Critical ICT Third‑Party Provider (CTTP)
An ICT provider designated at EU level (on JOF proposal and Commission decision) as systemically important for the financial sector, subject to a specific oversight regime by a Lead Overseer.
Concentration Risk (ICT Context)
The risk arising from excessive dependence on a limited number of ICT providers, locations, or technologies, such that a failure at one provider or location could have disproportionate impact on the FE or the financial system.
Exit Strategy
A documented and feasible plan to terminate an ICT third‑party arrangement (voluntarily or involuntarily), including data migration, transition of services, and maintenance of critical operations during and after the exit.
Sub‑outsourcing
The situation where an ICT provider further outsources part of the contracted services to another provider. Under DORA, this must be controlled contractually, especially when critical or important functions are involved.

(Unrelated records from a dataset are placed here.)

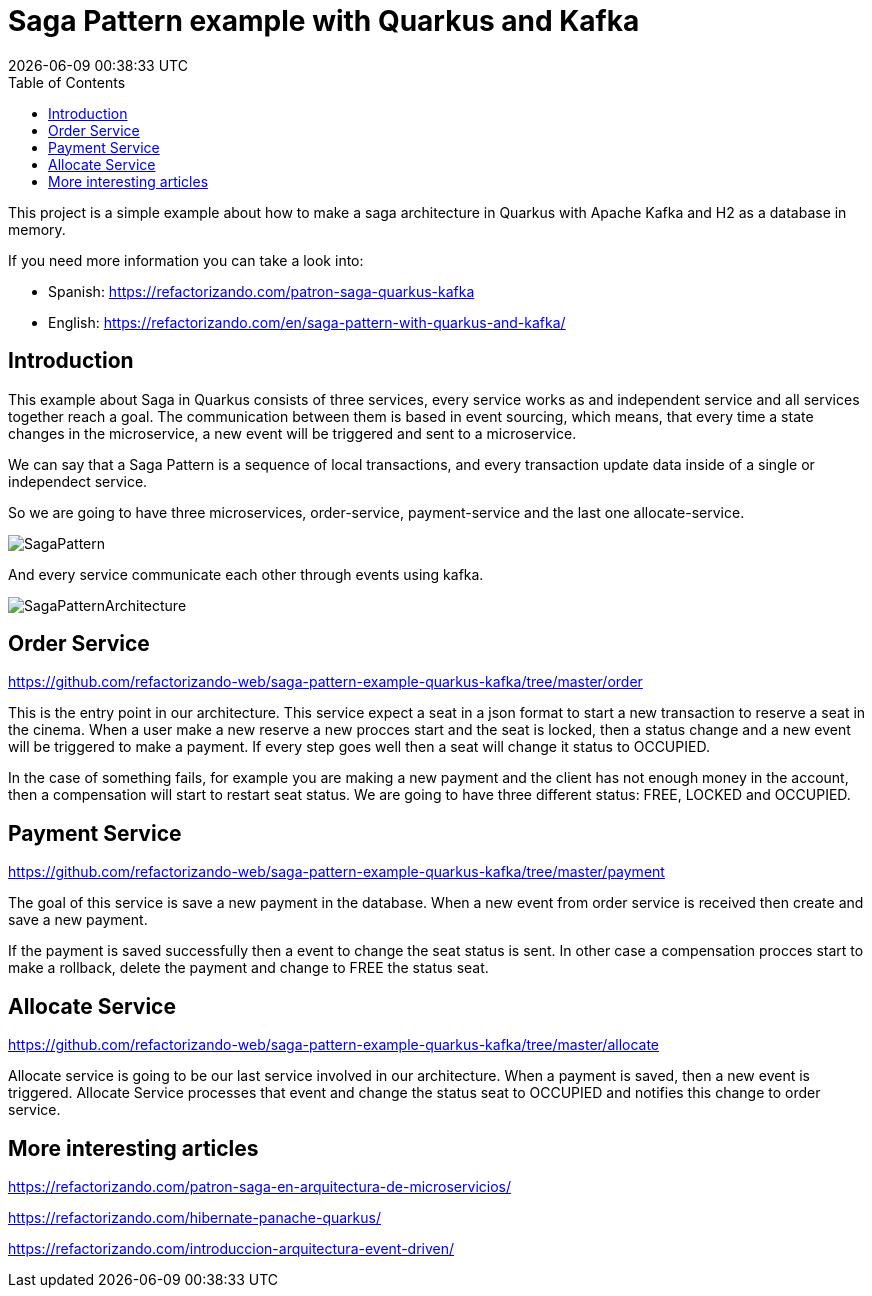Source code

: = Saga Pattern example with Quarkus and Kafka =
{localdatetime}
:toc:
:doctype: book
:docinfo:


This project is a simple example about how to make a saga architecture in Quarkus with Apache Kafka and H2 as a database in memory.


If you need more information you can take a look into:

  * Spanish: https://refactorizando.com/patron-saga-quarkus-kafka
  * English: https://refactorizando.com/en/saga-pattern-with-quarkus-and-kafka/

== Introduction

This example about Saga in Quarkus consists of three services, every service works as and independent service and all services together reach a goal. The communication between them is based in event sourcing, which means, that every time a state changes in the microservice, a new event will be triggered and sent to a microservice. 


We can say that a Saga Pattern is a sequence of local transactions, and every transaction update data inside of a single or independect service. 


So we are going to have three microservices, order-service, payment-service and the last one allocate-service.

image::SagaPattern.png[]


And every service communicate each other through events using kafka.

image::SagaPatternArchitecture.png[]


== Order Service

https://github.com/refactorizando-web/saga-pattern-example-quarkus-kafka/tree/master/order

This is the entry point in our architecture. This service expect a seat in a json format to start a new transaction to reserve a seat in the cinema. When a user make a new reserve a new procces start 
and the seat is locked, then a status change and a new event will be triggered to make a payment. If every step goes well then a seat will change it status to OCCUPIED.

In the case of something fails, for example you are making a new payment and the client has not enough money in the account, then a compensation will start to restart  seat status. We are going to have three different status: FREE, LOCKED and OCCUPIED. 

 

== Payment Service

https://github.com/refactorizando-web/saga-pattern-example-quarkus-kafka/tree/master/payment

The goal of this service is save a new payment in the database. When a new event from order service is received then create and save a new payment. 

If the payment is saved successfully then a event to change the seat status is sent. In other case a compensation procces start to make a rollback, delete the payment and change to FREE the status seat.


== Allocate Service

https://github.com/refactorizando-web/saga-pattern-example-quarkus-kafka/tree/master/allocate

Allocate service is going to be our last service involved in our architecture. When a payment is saved, then a new event is triggered. Allocate Service processes that event and change the status seat to OCCUPIED and notifies this change to order service.


== More interesting articles

https://refactorizando.com/patron-saga-en-arquitectura-de-microservicios/

https://refactorizando.com/hibernate-panache-quarkus/

https://refactorizando.com/introduccion-arquitectura-event-driven/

Step 12 – Mini Capstone: Evaluating an ICT Outsourcing Proposal

Imagine you are on the risk committee of an EU investment firm. The CIO proposes to migrate the firm’s trade execution platform (clearly an important/critical function) to a new cloud provider based outside the EU.

The proposal highlights cost savings and scalability but provides only a one‑page risk summary.

12.1. Your task

Draft a structured checklist (5–8 bullet points) of questions or requirements you would raise before approving this arrangement, explicitly linking to DORA themes from this module. For example:

  • What additional information do you need about cross‑border risks and data location?
  • How will incident reporting from the provider support your regulatory obligations?
  • How is concentration risk assessed and mitigated?
  • What does the exit strategy look like in practice?

12.2. Suggested structure

Organize your bullets under headings such as:

  • Governance & criticality
  • Contractual clauses & SLAs
  • CTTP & concentration risk
  • Cross‑border & legal risk
  • Testing, audit, and exit

Use this as a template for your own future reviews of ICT outsourcing proposals under DORA.

Key Terms

DORA
Digital Operational Resilience Act – Regulation (EU) 2022/2554 establishing a harmonized framework for digital operational resilience of the EU financial sector, in force since January 2025.
Exit Strategy
A plan describing how a financial entity will orderly terminate an ICT third‑party arrangement, including steps to maintain continuity of critical functions during the transition.
Lead Overseer
The European Supervisory Authority (EBA, ESMA, or EIOPA) appointed to coordinate and conduct the oversight of a specific CTTP under DORA.
Sub‑outsourcing
Further outsourcing by an ICT provider of parts of the contracted services to another provider, which must be controlled and monitored by the financial entity.
Concentration Risk
Risk that excessive reliance on a small number of providers, locations, or technologies could cause disproportionate harm if one fails.
Financial Entity (FE)
Any entity within the scope of DORA, including banks, investment firms, payment institutions, e‑money institutions, insurers, and certain crypto‑asset service providers, among others.
ICT Third‑Party Risk
The risk to a financial entity’s operations, data, and compliance arising from its reliance on external providers of information and communication technology services.
Threat‑Led Penetration Testing (TLPT)
Advanced, intelligence‑led penetration testing required under DORA for certain entities, focusing on critical functions and often involving third‑party environments.
Critical ICT Third‑Party Provider (CTTP)
An ICT provider designated at EU level as systemically important for the financial sector and placed under direct oversight by a Lead Overseer under DORA.
Register of ICT Third‑Party Arrangements
A comprehensive inventory that each FE must maintain, documenting all ICT third‑party contracts, their characteristics, criticality, risk assessments, and links to incidents and oversight.